Did you ever observed a similar behavior or do you have ideas what could be the problem? I’m starting to get stumped. Any thoughts are appreciated!

If you’re intersted, the code is on Github: Link.
Because I can’t tell what’s the problem I can’t show you a specific part of the code…
In the repository you can find different jupyter notebooks e.g. lesion_filling_unconditioned_repaint.ipynb. The core python code is inside the folder “custom_modules”. The relevant files are “Training.py”, “TrainingConditional”, “Evaluation2D.py”, “Evaluation2DFilling.py” and the “DDIMInpaintPipeline.py”.

Best regards,
Vinzenz

After some week I could solve it. The problem was that I just needed a longer training time. 1 day was not enought it needed around 3 days.

I thought the model has converged based on the loss progression. The thing is that the different timesteps have a different learning progression.
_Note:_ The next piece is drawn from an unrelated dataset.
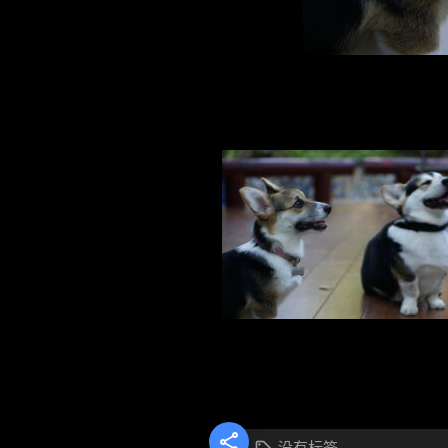

没有标签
While the larger timesteps (e.g. 980) have a smaller error (because they can learn almost the identity for noise prediction) the smaller timesteps (e.g. 30) have a bigger error. Looking at the loss function we can see spikes resulting from different timesteps. While the smaller timestep converged at some point the larger timesteps were still learning and have not generalized. If you’re interested I documented this in the report of my master thesis: Thesis_Diffusion_Lesions/08_Report/Report.pdf at main · vinzenzuhr/Thesis_Diffusion_Lesions · GitHub
Figure A.5 in the Appendix shows the loss of different timesteps.

Best,
Vinzenz

This topic was automatically closed 12 hours after the last reply. New replies are no longer allowed.